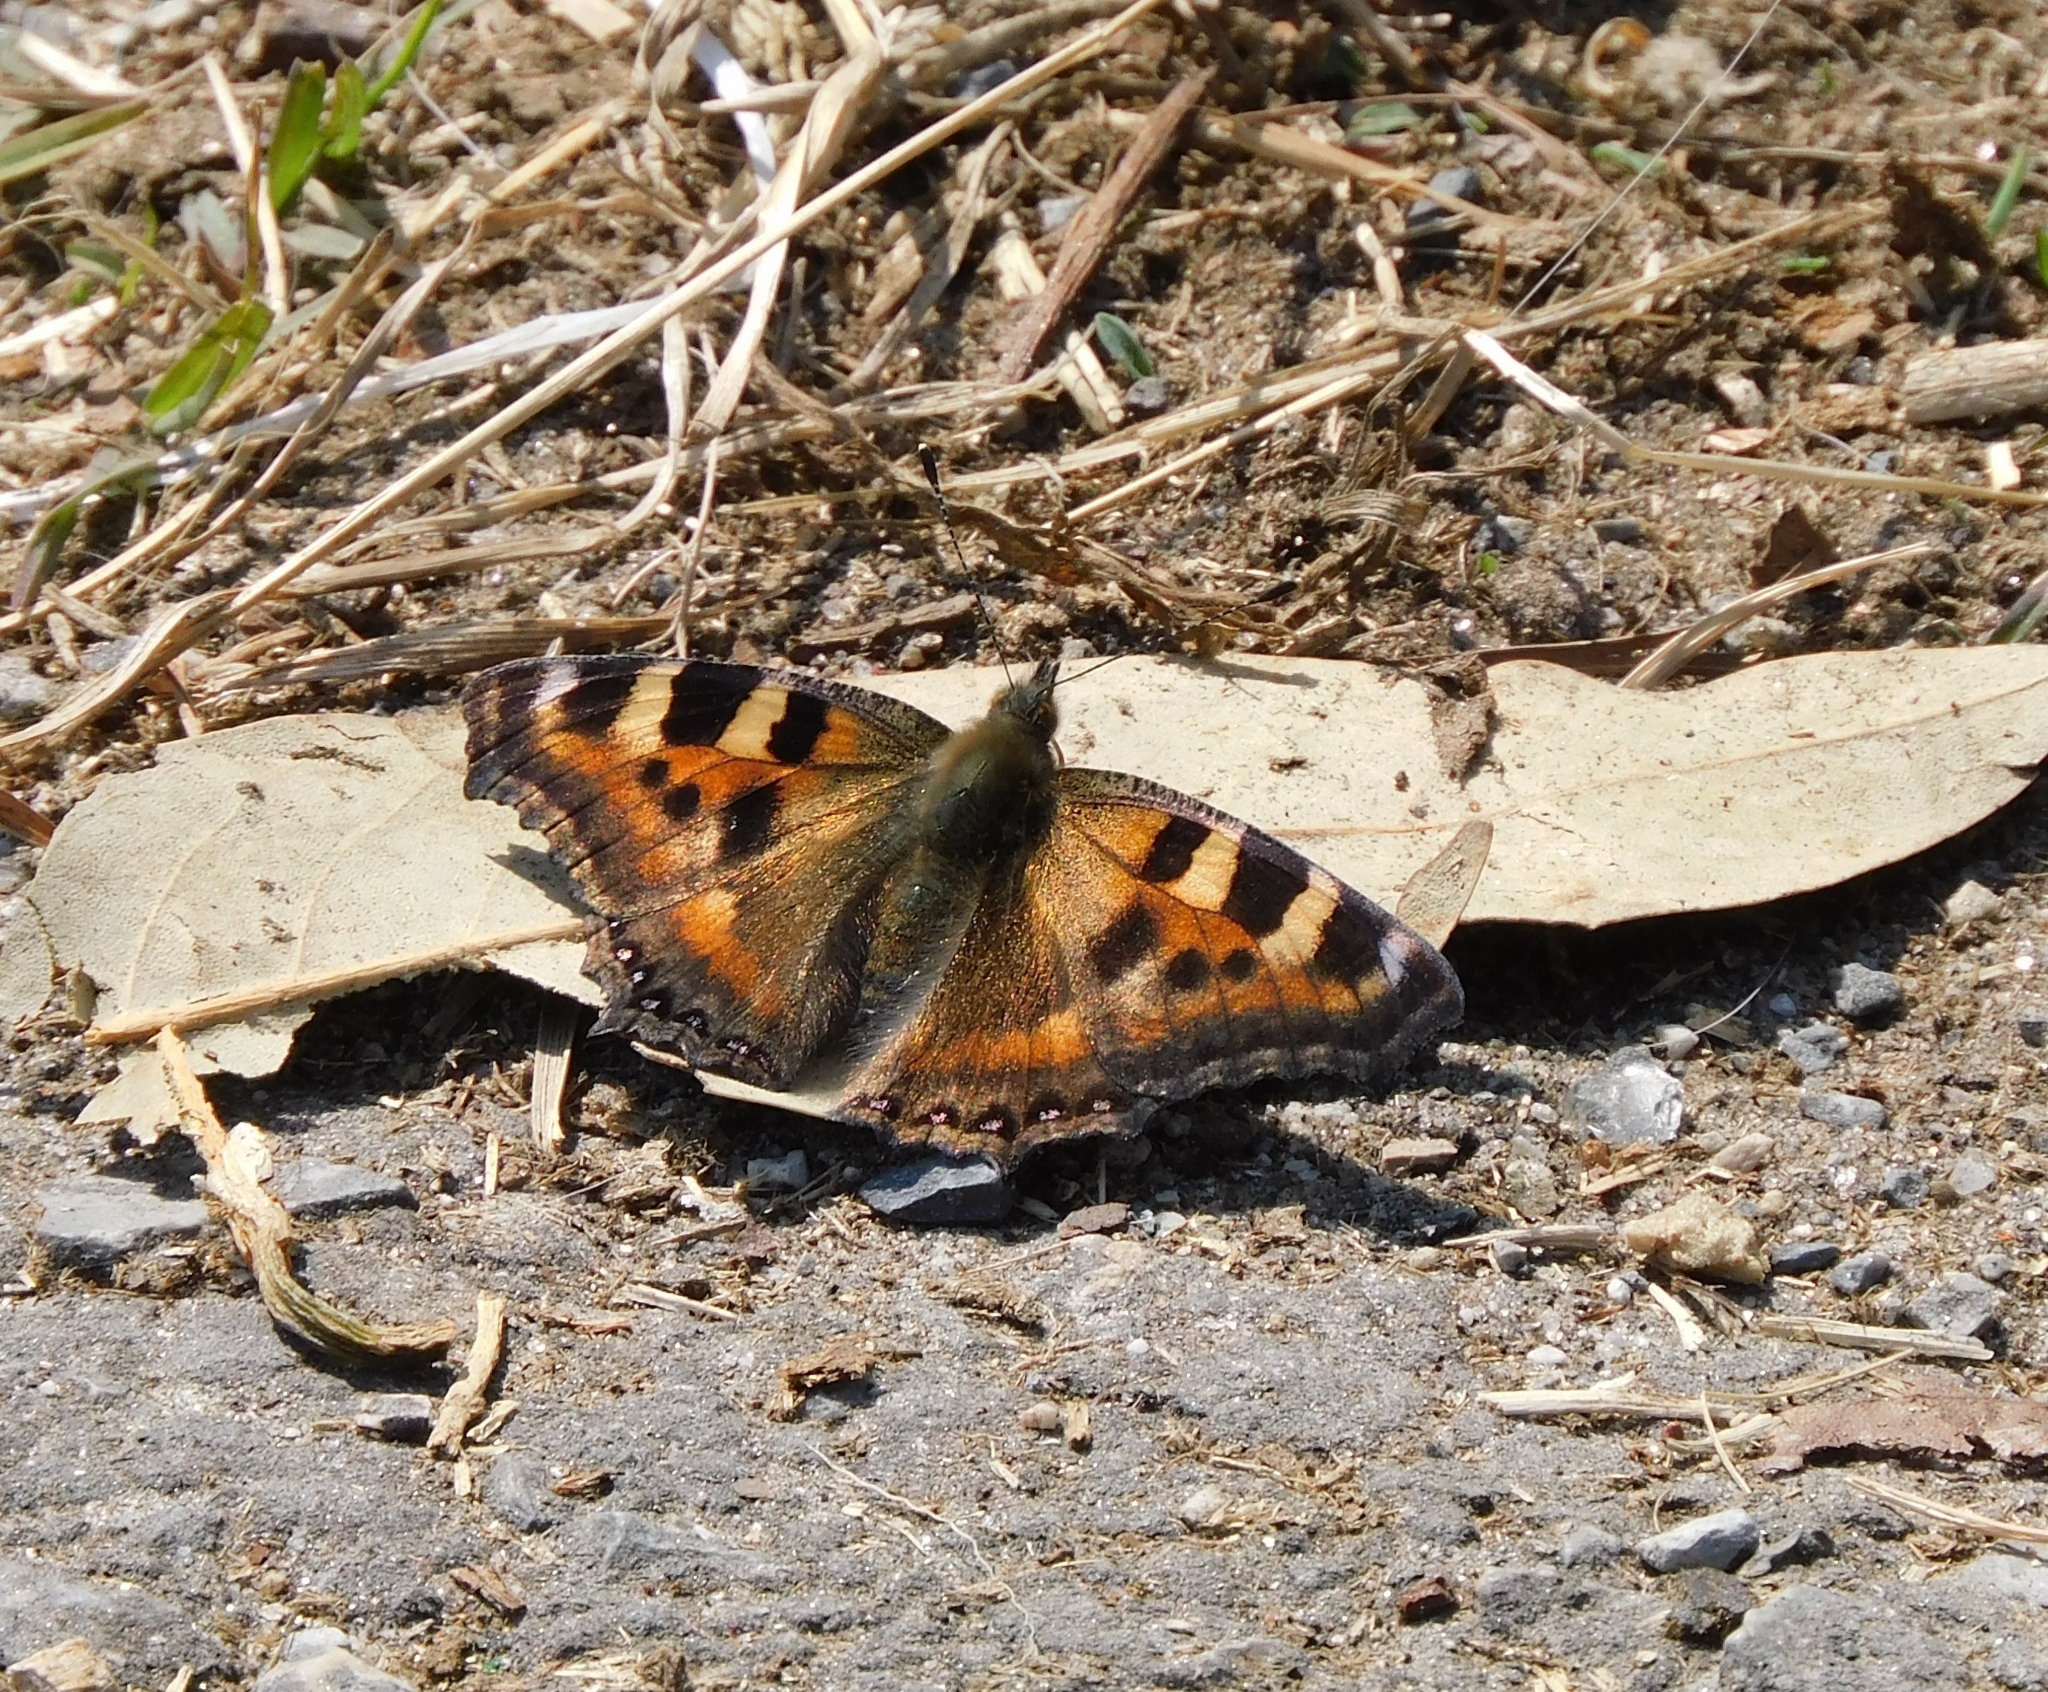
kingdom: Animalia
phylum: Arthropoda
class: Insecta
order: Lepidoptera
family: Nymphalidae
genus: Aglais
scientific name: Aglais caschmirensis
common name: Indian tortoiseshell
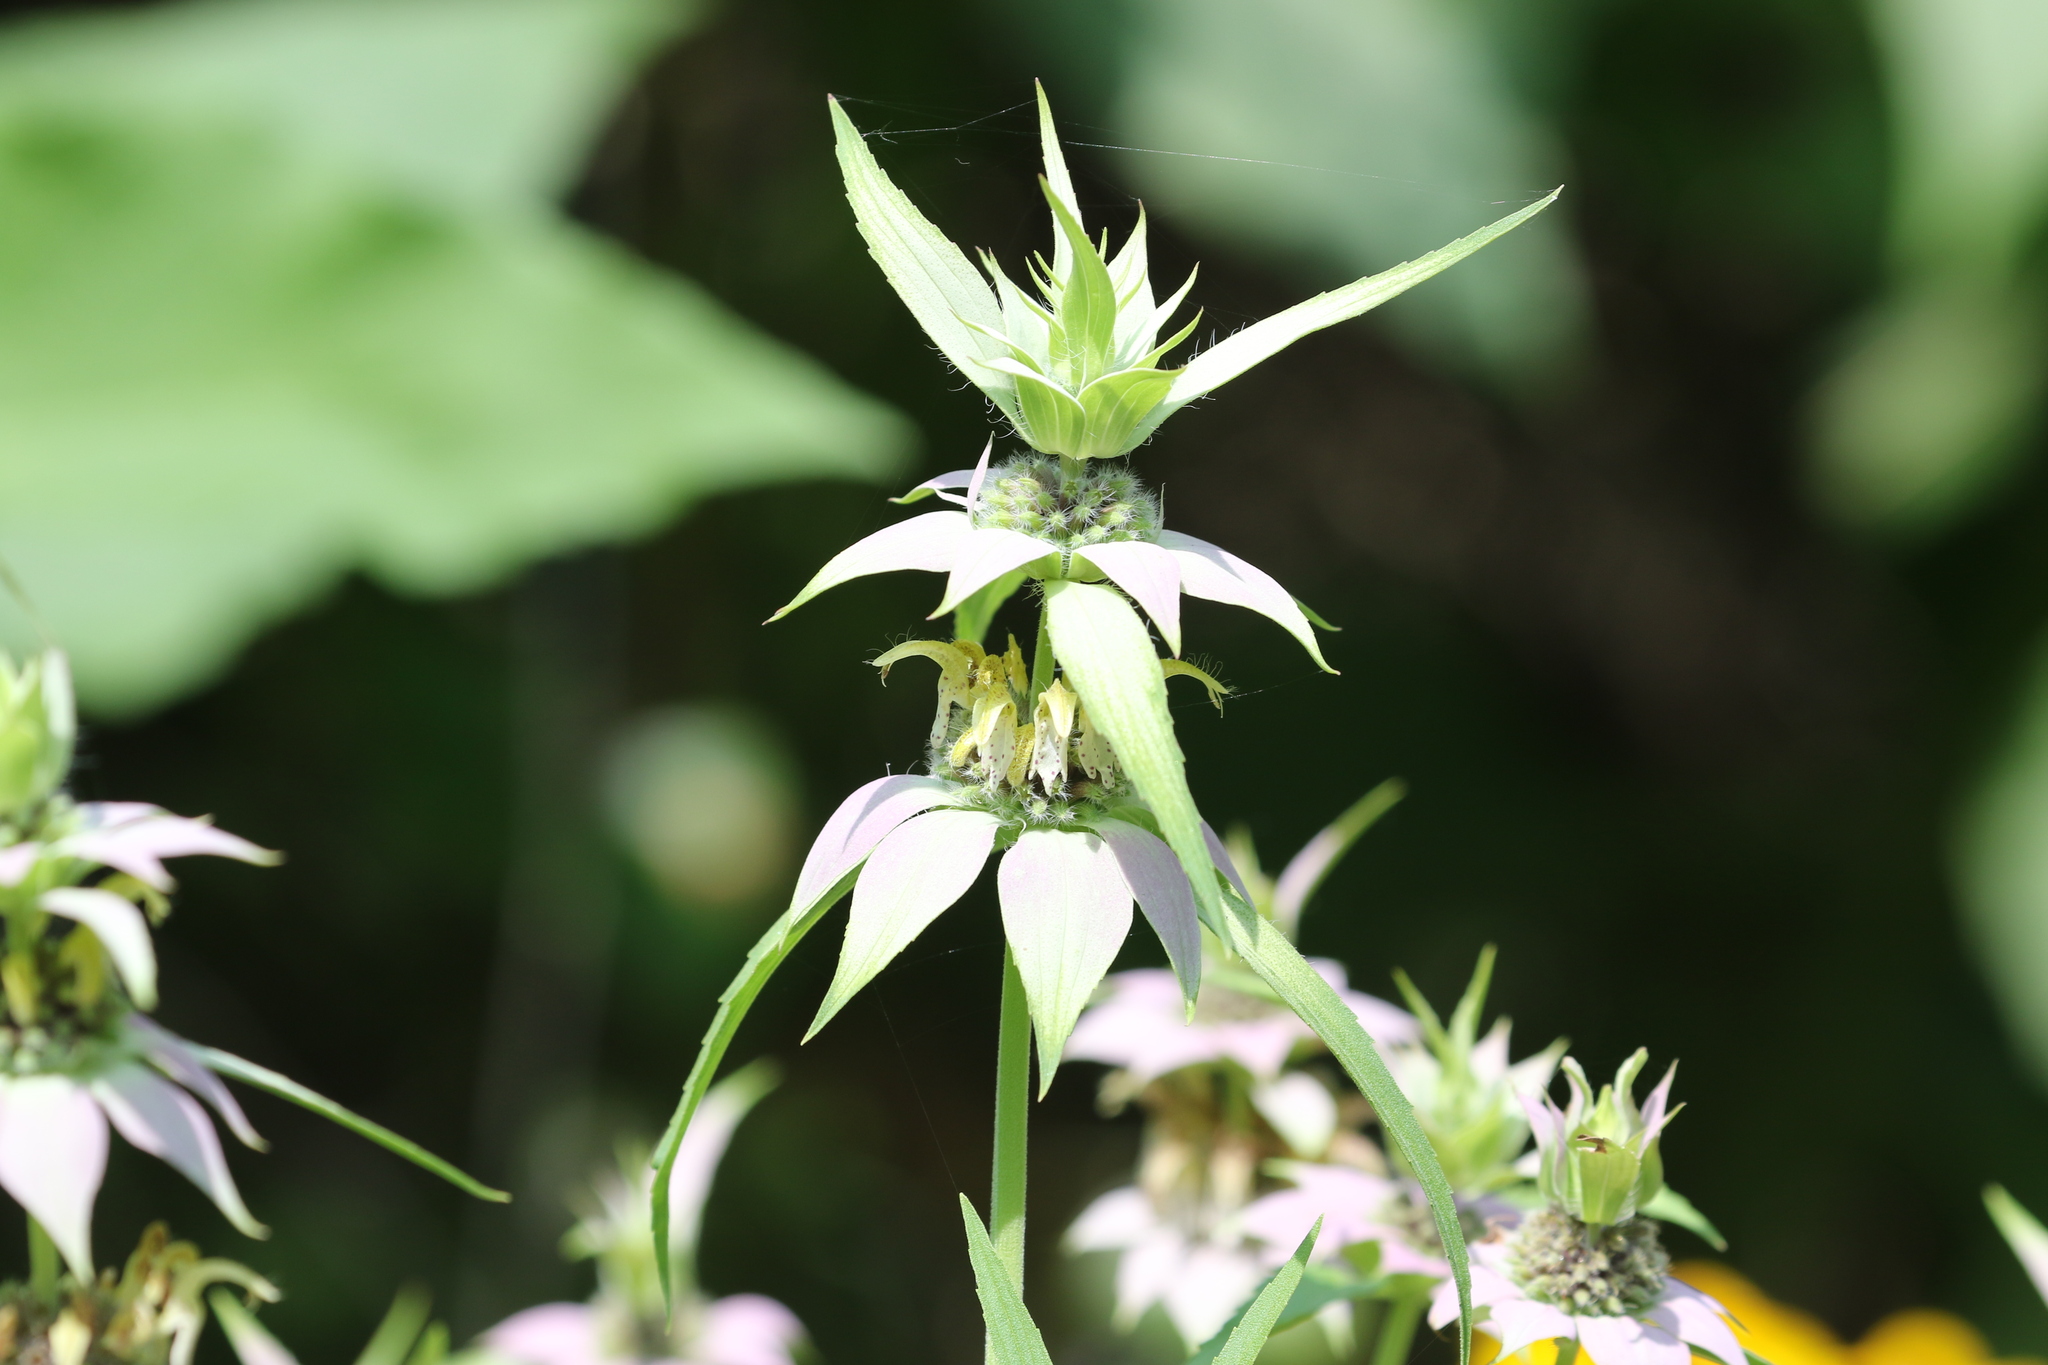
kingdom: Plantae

* [STATED TASK]:
Rewrite the lines of every entry with "common name" changed to "vernacular name" and nothing else altered. Leave the pictures out of your answer.

* [RESPONSE BELOW]:
kingdom: Animalia
phylum: Arthropoda
class: Insecta
order: Lepidoptera
family: Nymphalidae
genus: Aglais
scientific name: Aglais caschmirensis
vernacular name: Indian tortoiseshell
kingdom: Plantae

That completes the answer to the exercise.